> Directions for this task:
Return only what runs from the line containing "focal_35mm: 42" through the last line of the entries below, exactly, omitting pictures.

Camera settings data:
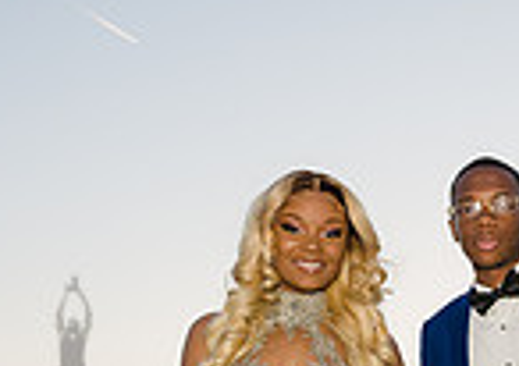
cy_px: 522
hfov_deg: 19.8
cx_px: 495
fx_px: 1453
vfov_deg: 13.6
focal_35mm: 99
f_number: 4.5
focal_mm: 24
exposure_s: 1/320
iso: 1000
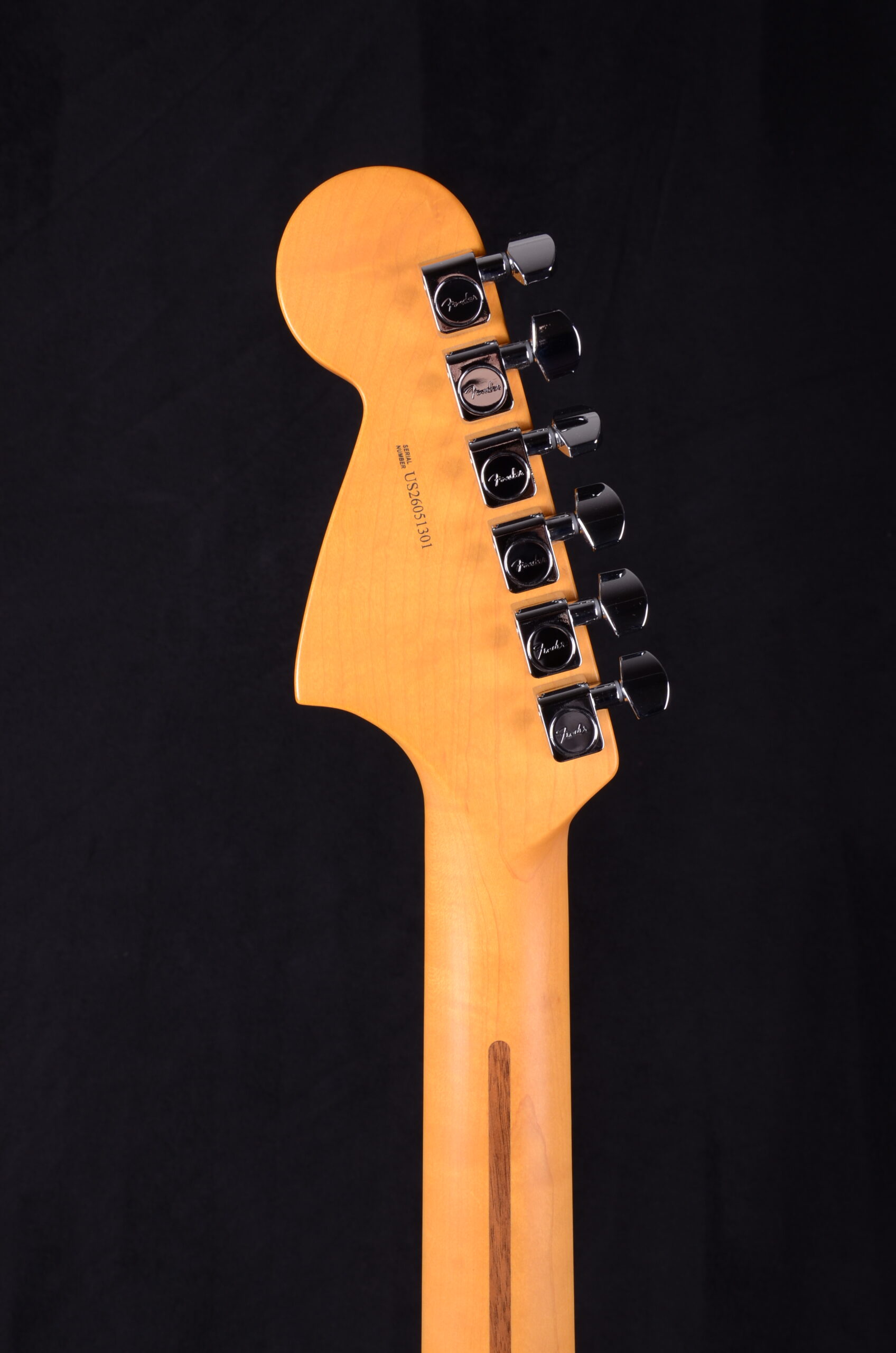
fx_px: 1575
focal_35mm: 42
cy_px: 676
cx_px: 448
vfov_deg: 46.5
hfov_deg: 31.8
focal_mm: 28
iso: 200
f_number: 13
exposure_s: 1/200
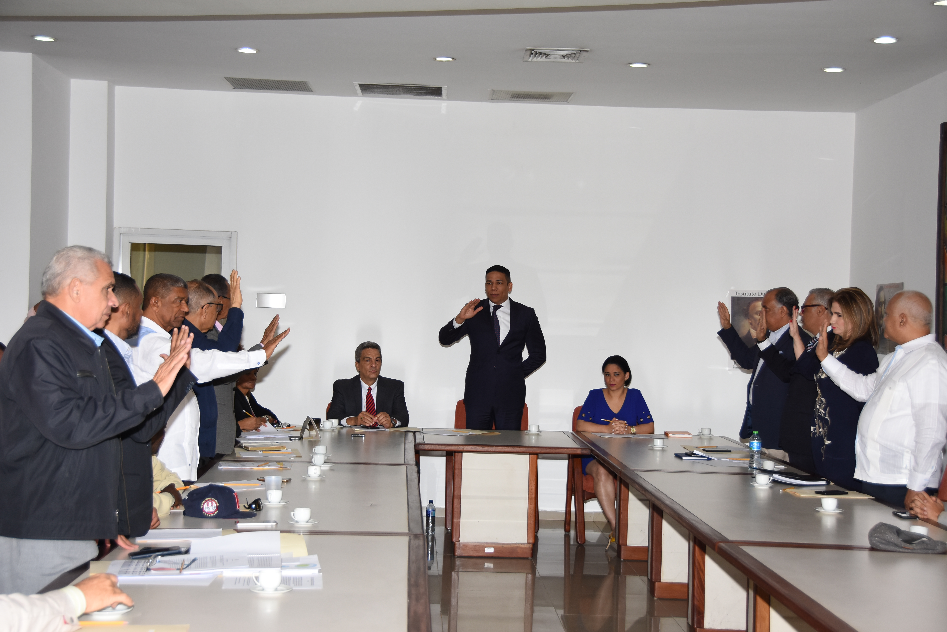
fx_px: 1421
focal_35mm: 54
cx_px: 474
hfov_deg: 36.9
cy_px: 316
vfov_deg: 25.1
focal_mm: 36
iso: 640
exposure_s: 1/250
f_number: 4.2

> Task output:
focal_35mm: 42
cy_px: 676
cx_px: 448
vfov_deg: 46.5
hfov_deg: 31.8
focal_mm: 28
iso: 200
f_number: 13
exposure_s: 1/200
fx_px: 1421
focal_35mm: 54
cx_px: 474
hfov_deg: 36.9
cy_px: 316
vfov_deg: 25.1
focal_mm: 36
iso: 640
exposure_s: 1/250
f_number: 4.2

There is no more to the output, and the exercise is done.